Use this page to understand capacity protection and customer package behavior.

## Limit layers

QuotaFlow can enforce limits at multiple layers:

- Global Codex capacity
- Pool capacity
- API key capacity
- Upstream account pressure
- Upstream provider usage limits

## Dynamic pool capacity

QuotaFlow estimates capacity from accounts that are currently usable. Accounts in cooldown or usage-limit reset windows do not count toward active capacity until they recover.

## Queue behavior

When capacity is exhausted, eligible requests may wait in a bounded queue. If the queue is full or the wait exceeds the configured safe window, the request fails with a capacity error.

## Retry guidance

- Retry `429` with exponential backoff and jitter.
- Retry `503` and timeouts.
- Do not retry authentication errors until the key is fixed.
- Keep session ids stable across retries.

<!-- Source: troubleshooting/common-issues.mdx -->

# Common issues

## When to use this page

Use this page when connecting a new client or agent fails.

## `401 Missing API key`

Your request did not include a key in a supported header. Add:

```http
Authorization: Bearer qf_your_key_here
```

## `403 permission_denied`

The key exists but does not have OpenAI permission.
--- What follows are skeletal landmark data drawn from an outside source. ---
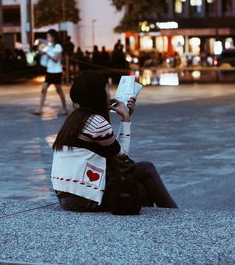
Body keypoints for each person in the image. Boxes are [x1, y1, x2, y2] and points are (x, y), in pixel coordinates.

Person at [51, 72, 178, 212]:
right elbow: (122, 157)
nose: (110, 94)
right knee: (146, 170)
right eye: (107, 90)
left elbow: (113, 151)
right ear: (98, 95)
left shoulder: (75, 119)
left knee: (138, 188)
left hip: (67, 197)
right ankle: (174, 214)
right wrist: (126, 119)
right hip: (83, 199)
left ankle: (160, 220)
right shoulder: (97, 123)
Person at [33, 29, 68, 116]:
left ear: (53, 37)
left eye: (48, 36)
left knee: (59, 90)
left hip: (56, 72)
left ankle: (65, 108)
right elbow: (39, 52)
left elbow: (56, 59)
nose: (47, 38)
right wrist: (40, 48)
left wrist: (47, 52)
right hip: (49, 71)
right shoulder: (49, 46)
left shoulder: (58, 47)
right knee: (43, 89)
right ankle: (40, 109)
Ask an admin to update the key.

## Models endpoint works but responses fail

Check:

- The request body is valid JSON.
- The model id is supported by your package.
- The key has OpenAI permission.
- The endpoint is `/openai/v1/responses`, not `/v1/responses`.

## Agent loses cache benefits

Set a stable `x-session-id`, `session_id`, `conversation_id`, or `prompt_cache_key`.

## Old development key fails on production

Use a production-issued key with `https://api.quotaflow.ai`. Development keys are not automatically valid in production.

<!-- Source: troubleshooting/agent-notes.mdx -->

# Notes for AI agents

## When to use this page

Use this page if you are an AI assistant configuring QuotaFlow for a user.

## Required values

- Base URL: `https://api.quotaflow.ai/openai/v1`
- Auth header: `Authorization: Bearer <QUOTAFLOW_API_KEY>`
- Preferred endpoint: `POST /responses`
- Model discovery: `GET /models`

## Safe setup algorithm

1. Ask the user for the environment variable name where their key is stored.
2. Do not ask the user to paste a production key into chat unless unavoidable.
3. Configure the OpenAI-compatible base URL.
4. Run `GET /models` to validate the key.
5. Run a one-line non-streaming `POST /responses` smoke test.
6. Add a stable session id for long-running coding tasks.
7. If `429` appears, retry with backoff and preserve the same session id.

## Do not do this

- Do not commit keys.
- Do not print keys in logs.
- Do not expose keys to frontend code.
- Do not assume development keys work in production.